> [Извлечённый текст]:
──────
Тамара Ляленкова: Впрочем, несмотря на то, что разрыв между российским образованием и экономической жизнью страны не так уж велик, модернизация профессиональной школы, о которой говорил Андрей Кортунов, ведется не первый десяток лет. О том, что именно в процессе реформ меняется в ведущих российских вузах, рассказала исполнительный директор Национального фонда подготовки кадров Ирина Аржанова.

Ирина Аржанова: Если посмотреть на проекты, на три знаменитых постановления – все это миллиардные деньги. 12 млрд., 19 млрд., 8 млрд. даются под эти постановления. Посмотрим, на что идут эти деньги. Развитие и сотрудничество университетов с бизнесом, инфраструктура исследования разработки, внедрение, модели взаимодействия университетов и предприятий. Третье постановление предусматривает приглашение ведущих ученых – но это также исследования, это также инфраструктура через создание и насыщение лабораторий, в которых эти ученые работают. Федеральная целевая программа «Кадры» научно-педагогические и научные кадры для инновационной России до 2013 года – это тоже программа, которая в основном сфокусирована либо на поддержке научно-образовательных центров, инфраструктуры, либо на проведении исследований в этих научно-образовательных центрах или исследований под руководством приглашенных бывших соотечественников. Частная, в общем, поддержка людей, но тоже через инфраструктуру, через исследования. То есть, в основном, все эти крупные суммы средств направлены на массированное насыщение системы высшего образования инфраструктурными элементами, поддержку исследований и усиление инновационной составляющей, коммерциализацию.
Выпадает из сферы внимания само образование, как основная функция работы университетов. Она выпадает не потому, что ы не занимаются этим. Они все равно этим занимаются. Это их основной вид деятельности. Они по своему текущему финансированию эту работу оплачивают. Но нет того стимулирующего усилия, которое заставило бы людей думать, перерабатывать свои программы, внедрять новые, работать с другими целевыми аудиториями и т. д.
В этом, мне кажется, ключевое отличие европейского подхода и российского подхода. Потому что в Европейском Союзе, в европейских странах помимо того, что поддерживается инновационная составляющая в исследованиях и в разработках, все-таки существуют программы и оценки образовательных достижений, и развитие педагогических технологий, и специальные программы вклада университетов в региональное развитие. Там нет такого крутого замыкания на исследования и разработки.
Мне кажется, что это наше упущение, которое, наверное, объективно связано со сложившейся ситуацией и в экономике, и в потребностях экономики. Но это напоминает ситуацию начала 2000-х годов, когда возник сильный крен в сторону социологии, экономики, политологии, когда инженерное образование было забыто. И теперь снова выпадает какая-то грань выпадает гуманитарное образование, выпадают социальные науки, которые остались ничуть не менее важными, чем они были какое-то время назад. И нельзя сказать, что за те первые пять лет, пока их поддерживали, они сильно развились, и их можно бросить, они сами будут выживать. Нет такого.
──────
> [Собранные данные]:
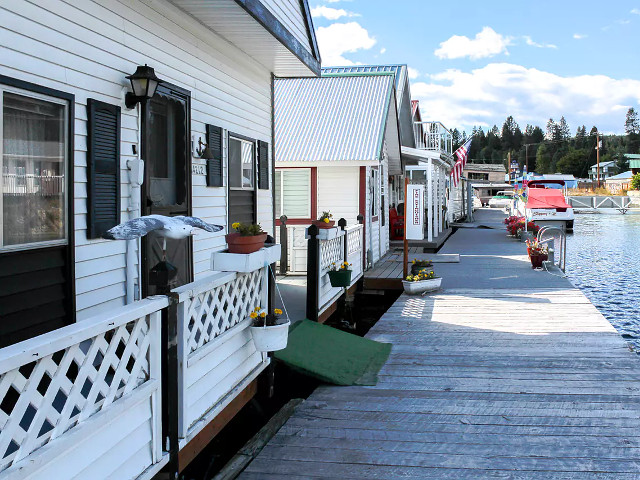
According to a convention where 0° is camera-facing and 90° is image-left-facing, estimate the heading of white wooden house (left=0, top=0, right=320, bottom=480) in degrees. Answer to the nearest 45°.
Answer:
──────
> [Задания]:
- 1) Пожалуйста, изложите фрагмент о реформах в российских вузах в двух предложениях.
- 2) Подхватите фрагмент о реформах в российских вузах и продолжите его после последнего предложения.

> [Ответы к заданиям]:
- 1) По словам Ирины Аржановой, крупные средства по трем постановлениям и программе «Кадры» идут в основном на инфраструктуру, исследования, инновационную составляющую и коммерциализацию, а само образование как основная функция университетов остается без стимулирующего усилия. В отличие от Европы, где есть также оценка образовательных достижений, развитие педагогических технологий и программы вклада университетов в региональное развитие, в России, как ей кажется, снова выпадают гуманитарное образование и социальные науки.

- 2)
Тамара Ляленкова: Ирина Аржанова права – государственная воля не всегда учитывает интересы рынка, расположенного на таком обширном пространстве. Например, в недавно образованном Северо-Восточном федеральном университете увеличили прием будущих экономистов, число которых так активно призывал сокращать президент.
Идея о том, что высокий уровень образования может изменить социальную и экономическую жизнь страны получила продолжение в образовательной политике, и одним из главных направлений здесь стала так называемая инновационная деятельность. Что нужно для того, чтобы в вузах рождались новые полезные идеи, рассказал начальник управления по развитию проектной деятельности СПБГУ информационных технологий, механики и оптики Федор Казин.

Федор Казин: Для того, чтобы развивать в университете инновационные направления, нужна некая инфраструктура, которая будет связывать административный офис, нужна команда, которая работает также в структуре ректората с основными базовыми факультетами, они производят основной прибавочный продукт. А именно – образовательные услуги, научную и инновационную деятельность университета.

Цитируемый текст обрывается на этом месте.